AI/TLDR

GEPA

Optimize prompts and other text parameters using LLM reflection and evolutionary search

Overview

GEPA (Genetic-Pareto) is a Python framework that improves any system with textual parameters against an evaluation metric you define. Instead of collapsing a run into a single number, it uses a language model to read full execution traces (error messages, profiling data, reasoning logs) to work out why a candidate failed, then proposes targeted fixes through iterative reflection, mutation, and Pareto-aware selection.

It is built for developers who tune prompts and AI pipelines and want a systematic way to search for better variants with relatively few evaluations. The same approach extends beyond prompts to code, agent architectures, configurations, and other text artifacts through the optimize_anything API.

As a prompt-programming and LLM-orchestration tool, GEPA fits alongside DSPy, where it is available as dspy.GEPA for optimizing AI programs. You can use it standalone with its own gepa.optimize entry point or inside a DSPy pipeline.

What it does

  • Reflective optimization: an LLM reads full execution traces to diagnose failures rather than relying on a single scalar reward
  • Pareto-aware evolutionary search that keeps candidates excelling on different task subsets and evolves new variants from them
  • Reaches gains in roughly 100-500 evaluations, far fewer than reinforcement-learning approaches like GRPO
  • optimize_anything API to tune any text artifact: prompts, code, agent architectures, configs, or SVGs
  • Integrates with DSPy as dspy.GEPA for optimizing AI pipelines
  • Configurable task and reflection language models, so you can pair a cheaper task model with a stronger reflection model

Getting started

Install from PyPI, then optimize a seed prompt against a dataset with a metric you choose.

Install GEPA

Install the package from PyPI. To get the latest version, install directly from the GitHub main branch instead.

bashbash
pip install gepa

Optimize a system prompt

Provide a seed candidate, a train and validation set, a task model, and a reflection model. This example tunes a system prompt on the AIME math benchmark.

pythonpython
import gepa

trainset, valset, _ = gepa.examples.aime.init_dataset()

seed_prompt = {
    "system_prompt": "You are a helpful assistant. Answer the question. "
                     "Put your final answer in the format '### <answer>'"
}

result = gepa.optimize(
    seed_candidate=seed_prompt,
    trainset=trainset,
    valset=valset,
    task_lm="openai/gpt-4.1-mini",
    max_metric_calls=150,
    reflection_lm="openai/gpt-5",
)

print("Optimized prompt:", result.best_candidate['system_prompt'])

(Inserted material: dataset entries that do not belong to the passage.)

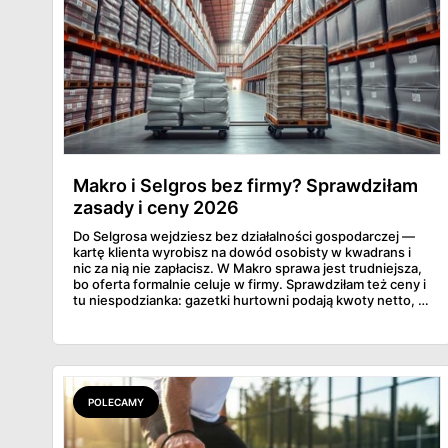
Makro i Selgros bez firmy? Sprawdziłam
zasady i ceny 2026
Do Selgrosa wejdziesz bez działalności gospodarczej —
kartę klienta wyrobisz na dowód osobisty w kwadrans i
nic za nią nie zapłacisz. W Makro sprawa jest trudniejsza,
bo oferta formalnie celuje w firmy. Sprawdziłam też ceny i
tu niespodzianka: gazetki hurtowni podają kwoty netto, a
przy kasie doliczany jest VAT. Co więcej, hurt wcale nie
zawsze wygrywa — ta sama kawa ziarnista kosztuje w
Makro ponad dwa razy więcej niż w weekendowej
promocji dyskontu.
POLECAMY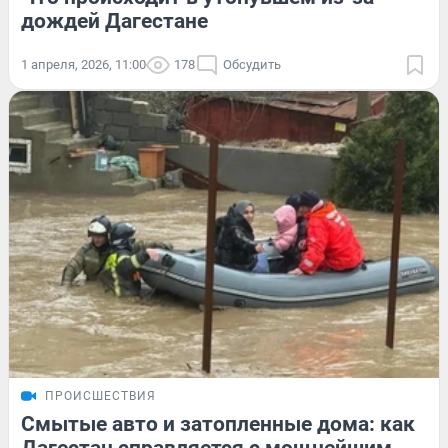
дождей Дагестане
1 апреля, 2026, 11:00
178
Обсудить
ПРОИСШЕСТВИЯ
Смытые авто и затопленные дома: как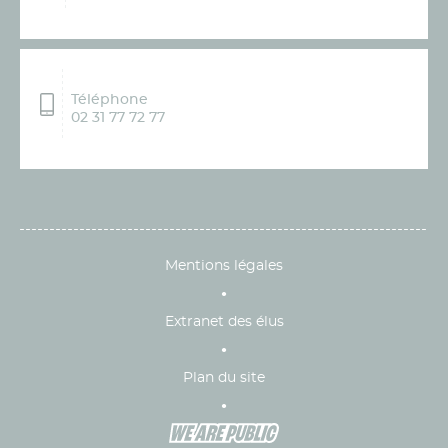
Téléphone
02 31 77 72 77
Mentions légales
Extranet des élus
Plan du site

Use it inside DSPy (optional)

For AI pipelines, GEPA is available as dspy.GEPA. Pass your metric, then compile a DSPy program against your data.

pythonpython
import dspy

optimizer = dspy.GEPA(
    metric=your_metric,
    max_metric_calls=150,
    reflection_lm="openai/gpt-5",
)
optimized_program = optimizer.compile(student=MyProgram(), trainset=trainset, valset=valset)

Commands and code are distilled from the project's own documentation — always check the official repo for the latest.

When to use it

  • Improve a system or task prompt against a benchmark or custom metric without hand-tuning by trial and error
  • Optimize a DSPy AI program end to end using dspy.GEPA
  • Tune non-prompt text artifacts such as code, agent architectures, or configuration files with the optimize_anything API
  • Search for better-performing variants when reinforcement-learning approaches would need too many evaluations

How GEPA compares

GEPA alongside other open-source prompt programming tools AI/TLDR tracks, ranked by GitHub stars.

ToolStarsWhat it does
DSPy★ 35.8kA Stanford framework for programming language models with composable modules and automatic prompt optimization instead of hand-written prompts.
ell★ 5.9kA Python library that treats prompts as versioned functions, with tooling to track, visualize, and iterate on them as code.
GEPA★ 5.5kOptimize prompts and other text parameters using LLM reflection and evolutionary search
LMQL★ 4.2kA query language for LLMs that mixes Python control flow with prompts and constraints to script multi-step generation.
AdalFlow★ 4.2kA PyTorch-like library for building and auto-optimizing LLM pipelines, tuning prompts across the components of a task.
TextGrad★ 3.6kA library that optimizes prompts and other text variables using textual gradients, applying a backpropagation-like loop driven by LLM feedback.
Mirascope★ 1.5kA lightweight Python toolkit for writing LLM calls as typed functions with prompt templates, chaining, and a single interface across providers.